What this task involves: Omit every picture while repeating the entries exactly.

╔══

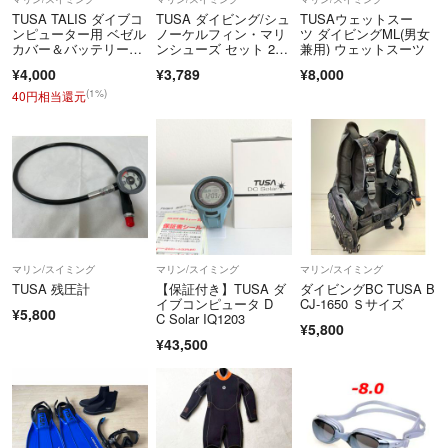
TUSA TALIS ダイブコ
TUSA ダイビング/シュ
TUSAウェットスー
ンピューター用 ベゼル
ノーケルフィン・マリ
ツ ダイビングML(男女
カバー＆バッテリー交
ンシューズ セット 23c
兼用) ウェットスーツ
換ツール
m
¥4,000
¥3,789
¥8,000
(1%)
40円相当還元
マリン/スイミング
マリン/スイミング
マリン/スイミング
TUSA 残圧計
【保証付き】TUSA ダ
ダイビングBC TUSA B
イブコンピュータ D
CJ-1650 Ｓサイズ
¥5,800
C Solar IQ1203
¥5,800
¥43,500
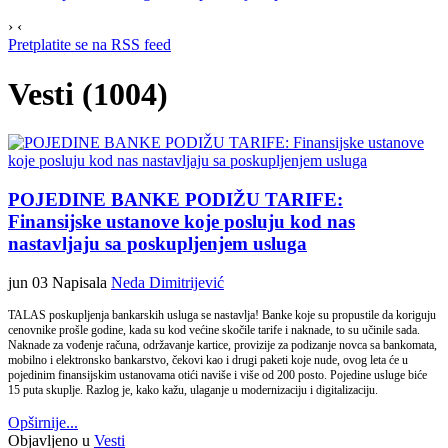
›
‹
Pretplatite se na RSS feed
Vesti (1004)
POJEDINE BANKE PODIŽU TARIFE:
Finansijske ustanove koje posluju kod nas
nastavljaju sa poskupljenjem usluga
jun 03
Napisala
Neda Dimitrijević
TALAS poskupljenja bankarskih usluga se nastavlja! Banke koje su propustile da koriguju
cenovnike prošle godine, kada su kod većine skočile tarife i naknade, to su učinile sada.
Naknade za vođenje računa, održavanje kartice, provizije za podizanje novca sa bankomata,
mobilno i elektronsko bankarstvo, čekovi kao i drugi paketi koje nude, ovog leta će u
pojedinim finansijskim ustanovama otići naviše i više od 200 posto. Pojedine usluge biće
15 puta skuplje. Razlog je, kako kažu, ulaganje u modernizaciju i digitalizaciju.
Opširnije...
Objavljeno u
Vesti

╚══

Solution for this task:
TUSA TALIS ダイブコ
TUSA ダイビング/シュ
TUSAウェットスー
ンピューター用 ベゼル
ノーケルフィン・マリ
ツ ダイビングML(男女
カバー＆バッテリー交
ンシューズ セット 23c
兼用) ウェットスーツ
換ツール
m
¥4,000
¥3,789
¥8,000
(1%)
40円相当還元
マリン/スイミング
マリン/スイミング
マリン/スイミング
TUSA 残圧計
【保証付き】TUSA ダ
ダイビングBC TUSA B
イブコンピュータ D
CJ-1650 Ｓサイズ
¥5,800
C Solar IQ1203
¥5,800
¥43,500
›
‹
Pretplatite se na RSS feed
Vesti (1004)
POJEDINE BANKE PODIŽU TARIFE:
Finansijske ustanove koje posluju kod nas
nastavljaju sa poskupljenjem usluga
jun 03
Napisala
Neda Dimitrijević
TALAS poskupljenja bankarskih usluga se nastavlja! Banke koje su propustile da koriguju
cenovnike prošle godine, kada su kod većine skočile tarife i naknade, to su učinile sada.
Naknade za vođenje računa, održavanje kartice, provizije za podizanje novca sa bankomata,
mobilno i elektronsko bankarstvo, čekovi kao i drugi paketi koje nude, ovog leta će u
pojedinim finansijskim ustanovama otići naviše i više od 200 posto. Pojedine usluge biće
15 puta skuplje. Razlog je, kako kažu, ulaganje u modernizaciju i digitalizaciju.
Opširnije...
Objavljeno u
Vesti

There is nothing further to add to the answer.